Conservation planning depends on understanding where species can survive and thrive.

Traditional approaches to habitat suitability modelling require extensive human input throughout the process. Collecting and processing environmental layers and species observation data and selecting variables before any modelling can begin. It can be an iterative and slow process. This project developed a comprehensive platform that automates the entire workflow, freeing up the time of subject matter experts to do what they do best.
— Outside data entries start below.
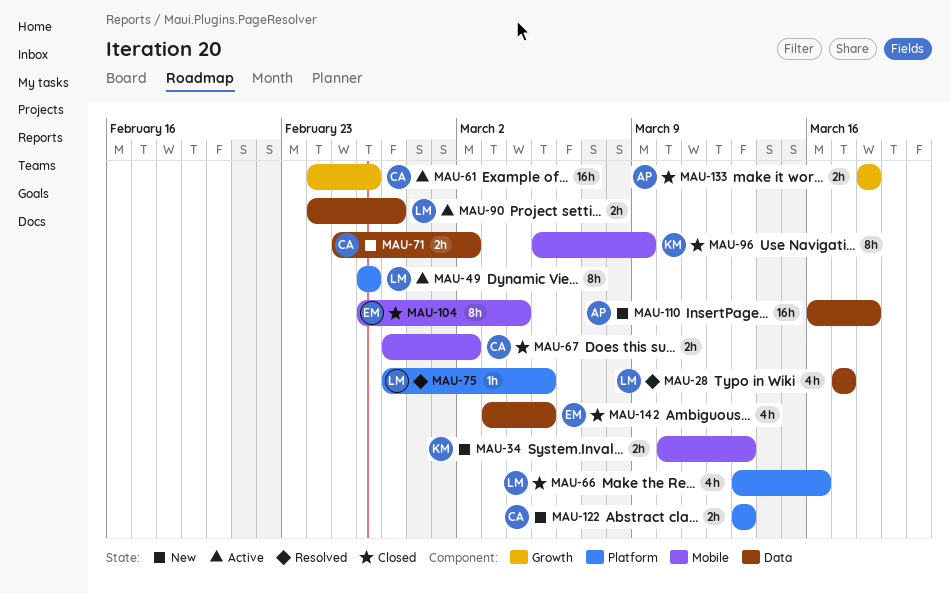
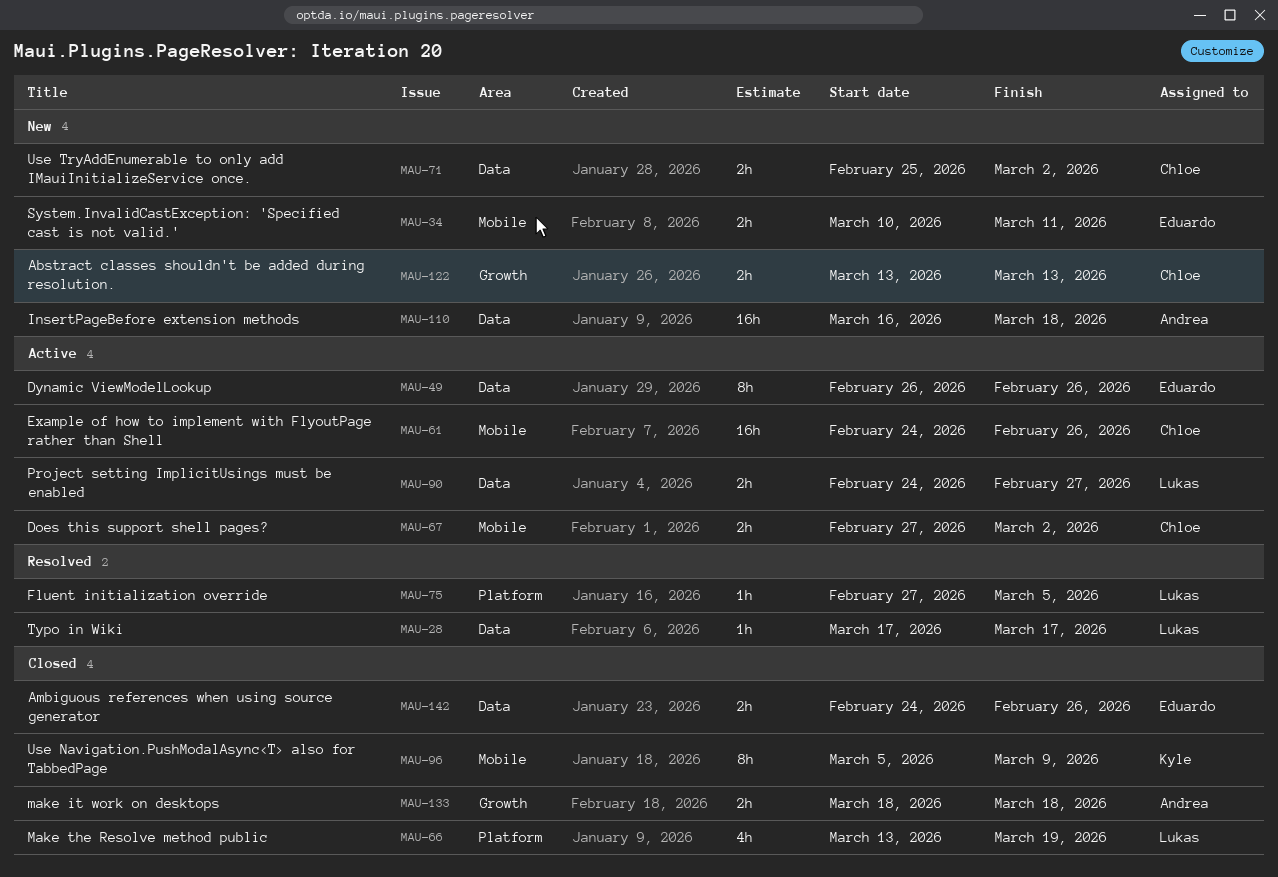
MAU-28, estimate: 4h -> 1h
MAU-34, owner: Kyle -> Eduardo
MAU-34, due: Mar 13 -> Mar 11
MAU-49, owner: Lukas -> Eduardo
MAU-49, label: Platform -> Data
MAU-61, label: Growth -> Mobile
MAU-66, due: Mar 16 -> Mar 19
MAU-67, status: Closed -> Active
MAU-104: present -> none
MAU-122, label: Platform -> Growth
MAU-142, estimate: 4h -> 2h
MAU-142, start: Mar 3 -> Feb 24
MAU-142, due: Mar 5 -> Feb 26

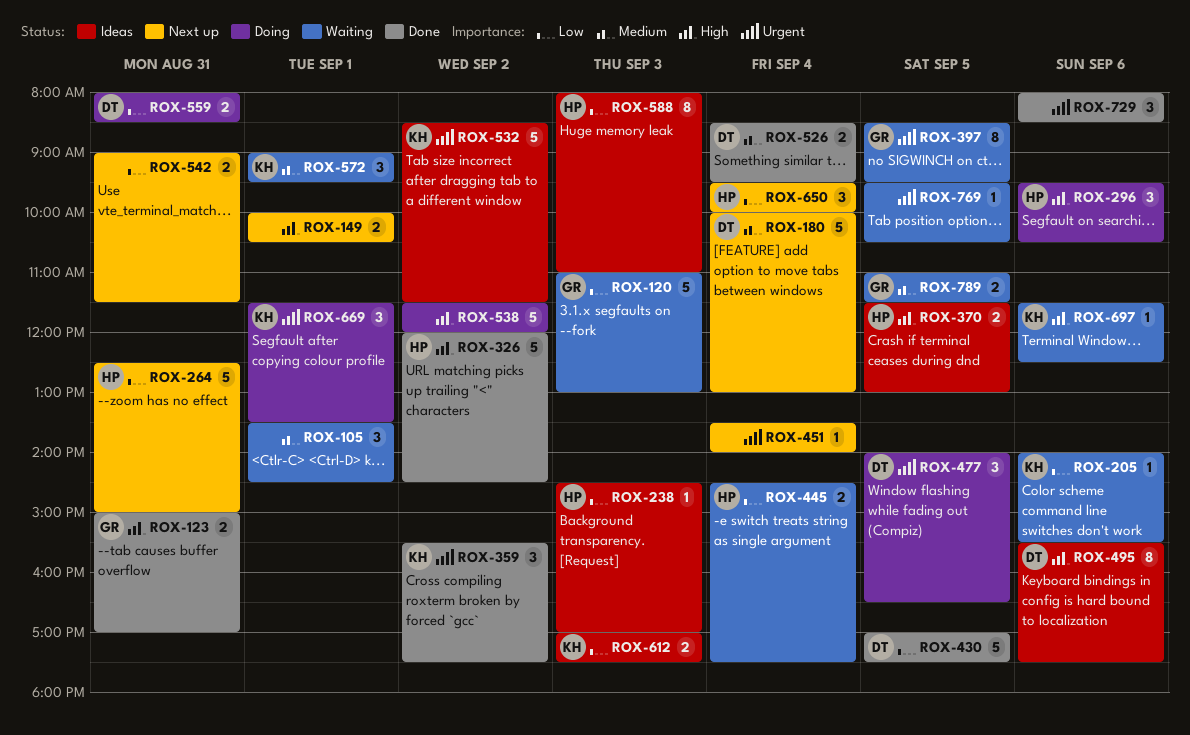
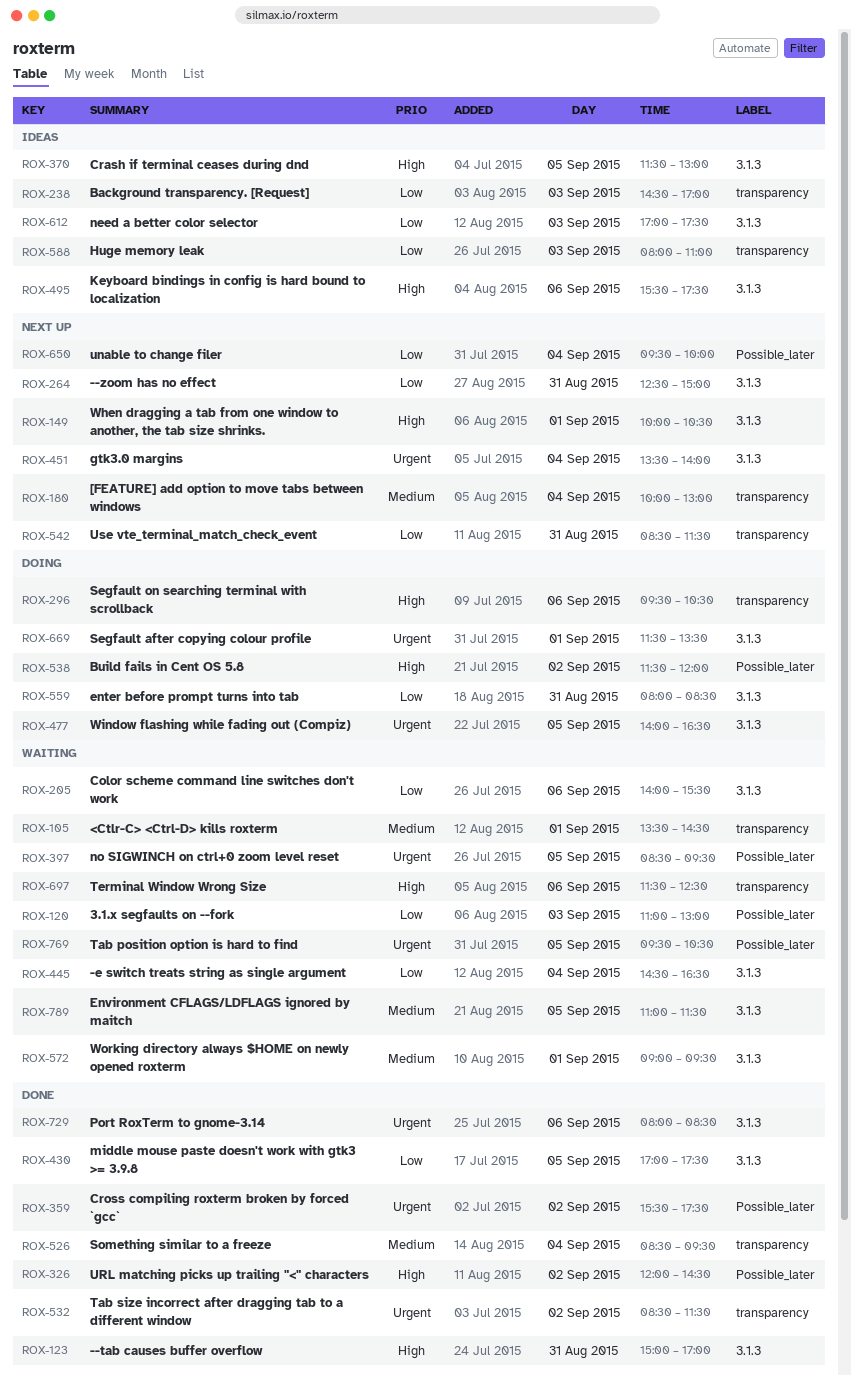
ROX-445, ends: 17:30 -> 16:30
ROX-532, status: Ideas -> Done
ROX-542, begins: 09:00 -> 08:30

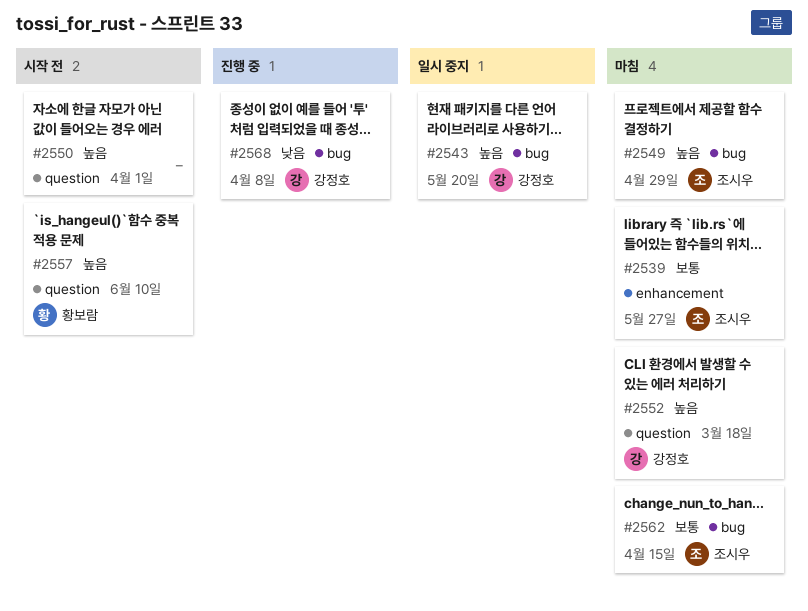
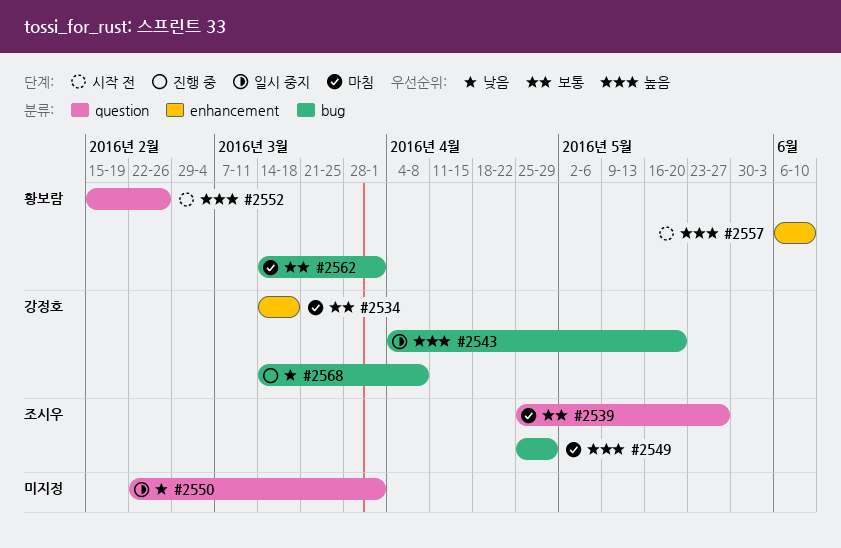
#2534: none -> present
#2539, label: enhancement -> question
#2550, status: 시작 전 -> 일시 중지
#2550, priority: 높음 -> 낮음
#2552, status: 마침 -> 시작 전
#2552, owner: 강정호 -> 황보람
#2552, due: Mar 18 -> Feb 26
#2557, label: question -> enhancement
#2562, owner: 조시우 -> 황보람
#2562, due: Apr 15 -> Apr 1

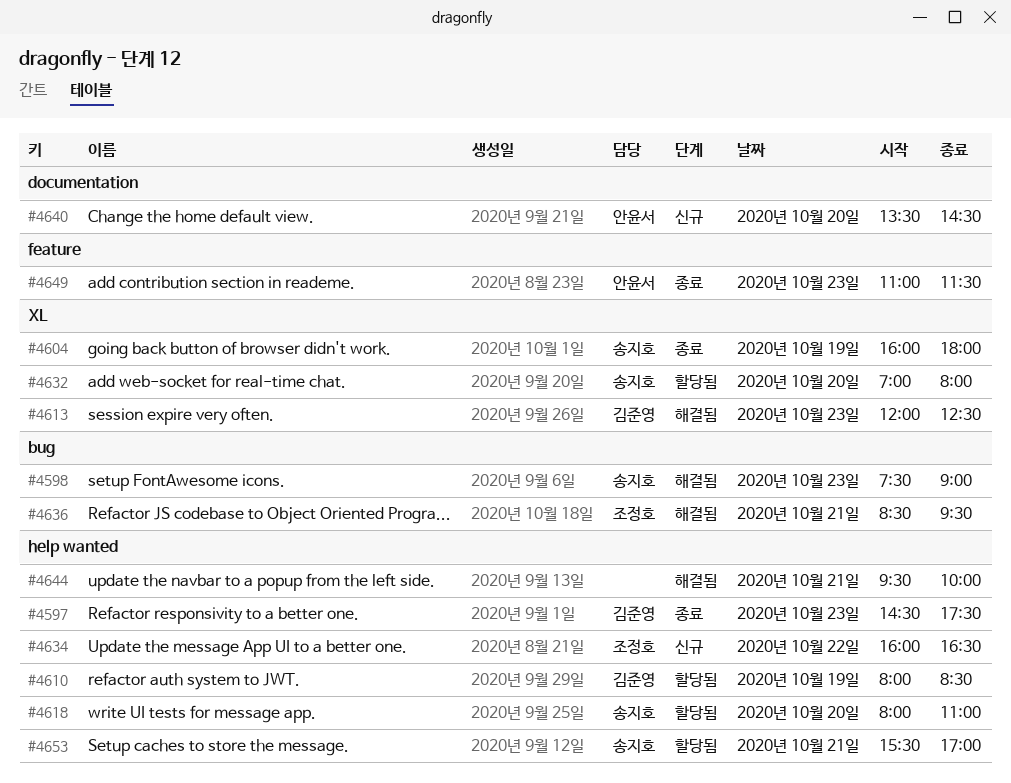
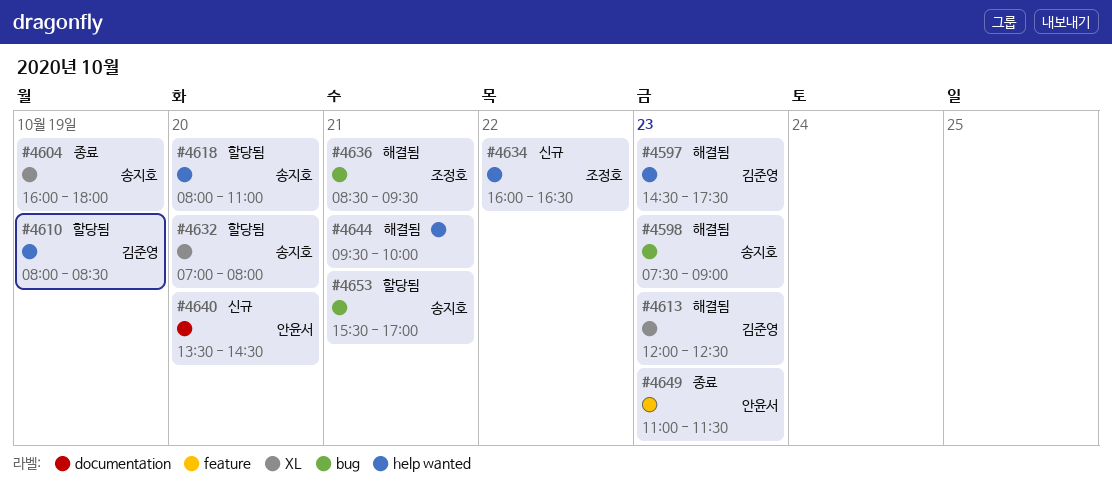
#4597, status: 종료 -> 해결됨
#4653, label: help wanted -> bug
The work began as my M.Sc. dissertation at Imperial College London, investigating whether transformer models could be applied to habitat prediction. The results earned a distinction and demonstrated that deep learning approaches could match traditional statistical methods. Development continued at AI For Nature Lab, exploring alternative architectures and incorporating species range maps, then expanded significantly at WildMon.

The current platform integrates multiple modelling approaches including TabNet, XGBoost, and random forests. It connects directly to Google Earth Engine for automated satellite and environmental data collection globally, pulls species occurrence records from the Global Biodiversity Information Facility. It allows users to incorporate local files from eDNA, Bioacoustics and other sources and includes comprehensive data processing, validation, and visualisation tools. A user defines their study area as a polygon anywhere on Earth, and the system handles everything else.

The platform’s most significant application was a habitat suitability study for chimpanzees in Mali, delivered on behalf of WildMon for the Jane Goodall Institute, on which I served as lead author.